Leading Australian distributor of professional sound, light and staging systems Jands explains the significance of fuses in electrical or electronic equipment, and the importance of consulting with a qualified technician to resolve fuse-related problems.
A fuse acts as a sacrificial device to provide overcurrent protection of either the load or source circuit in any electrical or electronic equipment. Consisting of a metal wire or strip that melts when excess current flows through it, a fuse protects the equipment from damage by interrupting the circuit. Short circuits, overloading, mismatched loads, or device failure are the prime reasons for excessive current.
A blown fuse is the result of the fuse interrupting excessive current so that further damage by overheating or fire is prevented. Overcurrent protection devices are essential in electrical systems to limit threats to human life and property damage. The time and current operating characteristics of fuses are chosen to provide adequate protection without needless interruption.
Slow-blow fuses for example, are designed to allow harmless short term currents over their rating while still interrupting a sustained overload. A self-resetting fuse automatically restores the circuit after the overload has cleared. Such fuses are typically seen in aerospace or nuclear applications where it may be physically impossible to replace a blown fuse.
A slow-blow fuse finds application in electric motor protection, where inrush currents of up to ten times the normal operating current are experienced every time the motor is started from a dead stop. A fast-blowing fuse in such an application would never allow the motor to start as normal inrush current levels would immediately blow the fuse. A slow-blow fuse features a fuse element with more mass, but not more amp capacity than an equivalent fast-blow fuse, meaning it has more resistance, which allows it to slowly heat up for a given amount of current.
Glass cartridge type fuses are commonly used in the professional entertainment world.

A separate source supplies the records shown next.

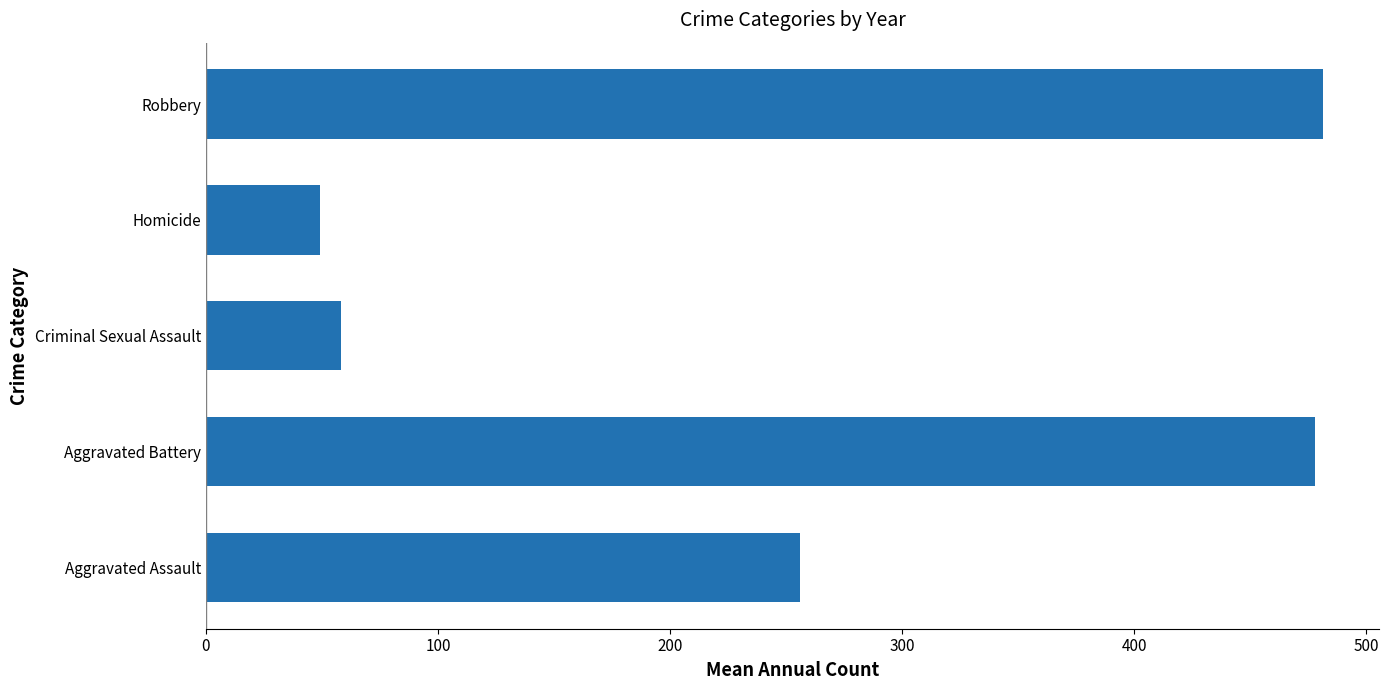

Does the chart contain stacked bars?

No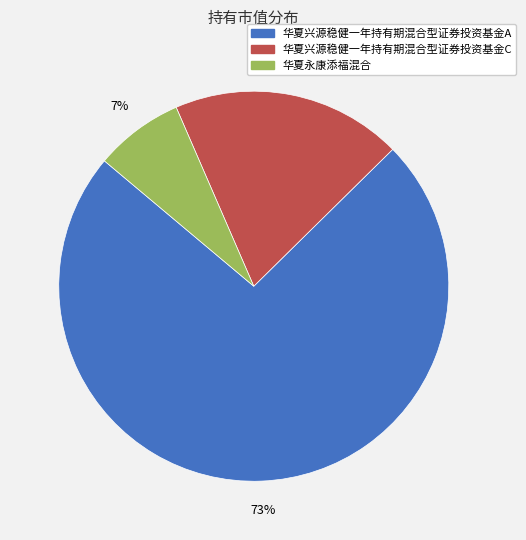

True or false: 华夏兴源稳健一年持有期混合型证券投资基金C accounts for 9% of the total.

False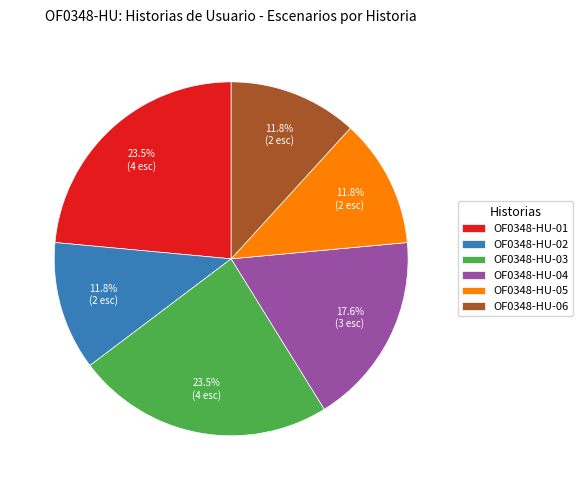

Is the sum of OF0348-HU-06 and OF0348-HU-02 greater than half?

No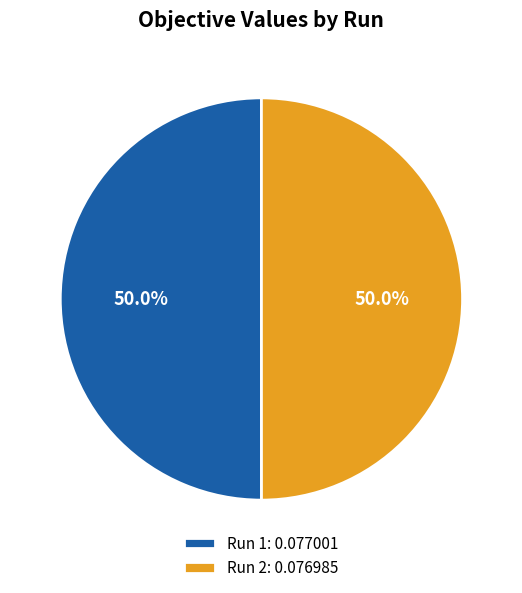

How many segments does this pie chart have?

2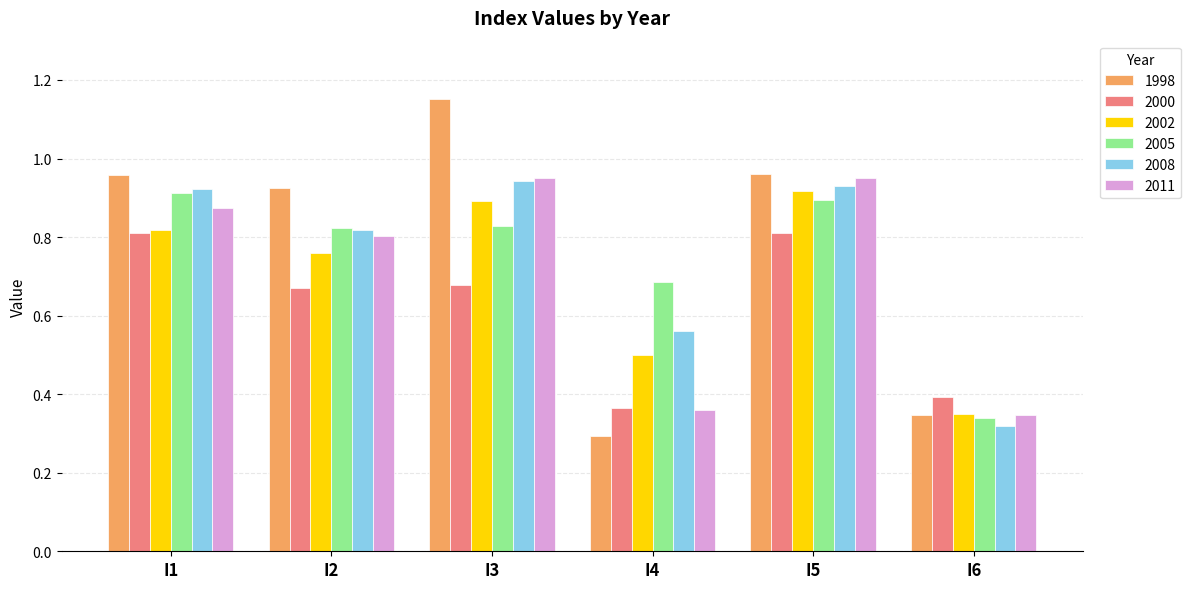

Does the chart contain any negative values?

No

Fuses are rated in amps, which is the primary measurement used to determine current. Although fuse operation depends on the self-generation of heat under conditions of excessive current by means of the fuse’s own electrical resistance, they are engineered to contribute a negligible amount of extra resistance to the circuits they protect. This is largely accomplished by making the fuse wire as short as practically possible; a fuse wire of a given material and gauge will blow at a predetermined current, regardless of its length. The melted ends of the once-continuous wire will be separated by a gap, with full supply voltage between the ends. If the fuse isn’t made long enough on a high-voltage circuit, a spark may be able to jump from one of the melted wire ends to the other, completing the circuit again, and causing additional unwanted damage.
The Jands Service department often gets this question from customers, “Why did the fuse blow in my gear?” The answers are many: there may have been a nuisance trip; the fuse could have been damaged or weakened during transportation; or the inrush current was slightly greater than usual and blew the fuse. However, most likely there is a real fault with the equipment that needs to be addressed.
Before you attempt to replace a user accessible fuse, it is important to note what happened before the failure occurred: Did the device smoke? Were there sparks? Perhaps an undesirable noise was emitted at the time of the failure? Does the equipment have a burnt smell? If you answered “yes” to any of these questions, get the equipment checked by a qualified technician before trying to replace the fuse or restart the unit.
Fuses that are not user accessible are usually located inside a piece of equipment requiring a screwdriver or other tools to access, and should only be replaced by a qualified technician. These internal fuses almost certainly will blow when there is a serious problem. Replacing the fuse without checking the circuitry in this situation will cause more damage and additional expense at repair time.
Blown fuses should be replaced with the same type and rating of fuse. Failure to do so can make the equipment dangerous to operate; in the event of a ground fault, it could make the chassis ‘live’, which could prove fatal to the user.